## To-do item
Within the entries that follow, report how many lines contain the word "дней", giving the number by itself.

## Records supplied
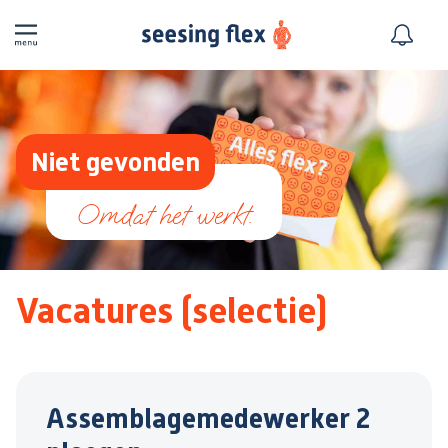
Niet gevonden
Vacatures (selectie)
Assemblagemedewerker 2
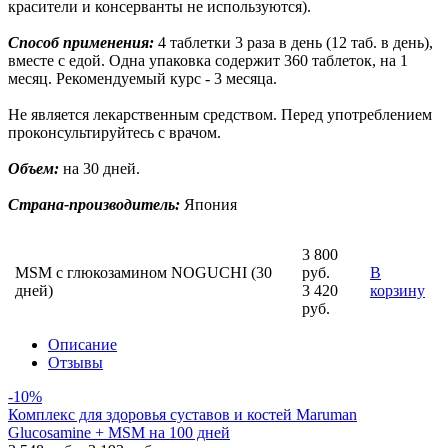
красители и консерванты не используются).
Способ применения:
4 таблетки 3 раза в день (12 таб. в день),
вместе с едой. Одна упаковка содержит 360 таблеток, на 1
месяц. Рекомендуемый курс - 3 месяца.
Не является лекарственным средством. Перед употреблением
проконсультируйтесь с врачом.
Объем:
на 30 дней.
Страна-производитель:
Япония
3 800
MSM с глюкозамином NOGUCHI (30
руб.
В
дней)
3 420
корзину
руб.
Описание
Отзывы
-10%
Комплекс для здоровья суставов и костей Maruman
Glucosamine + MSM на 100 дней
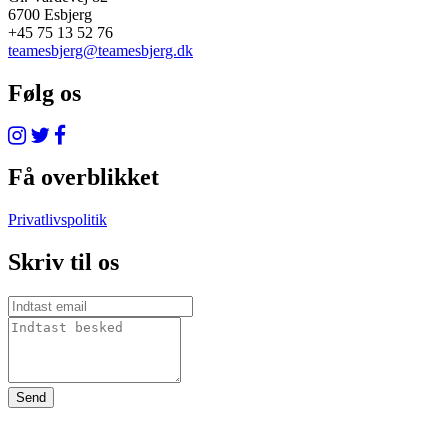
6700 Esbjerg
+45 75 13 52 76
teamesbjerg@teamesbjerg.dk
Følg os
Få overblikket
Privatlivspolitik
Skriv til os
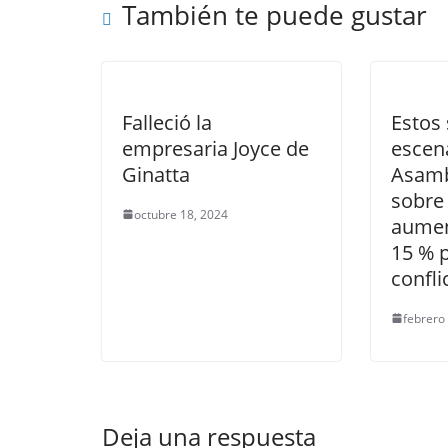
También te puede gustar
k
Falleció la
Estos 
empresaria Joyce de
escena
Ginatta
Asamb
sobre 
octubre 18, 2024
aumen
15 % p
confl
febrero
Deja una respuesta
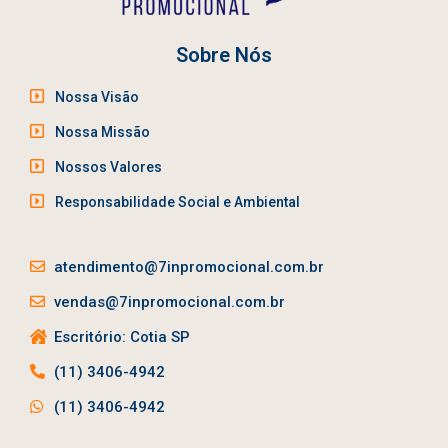
Sobre Nós
Nossa Visão
Nossa Missão
Nossos Valores
Responsabilidade Social e Ambiental
atendimento@7inpromocional.com.br
vendas@7inpromocional.com.br
Escritório: Cotia SP
(11) 3406-4942
(11) 3406-4942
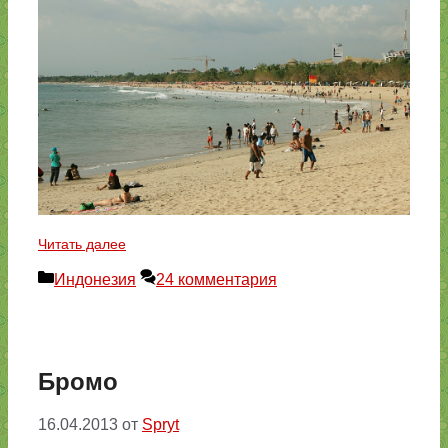
Читать далее
Рубрики
Индонезия
24 комментария
Бромо
16.04.2013
от
Spryt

## Your response
3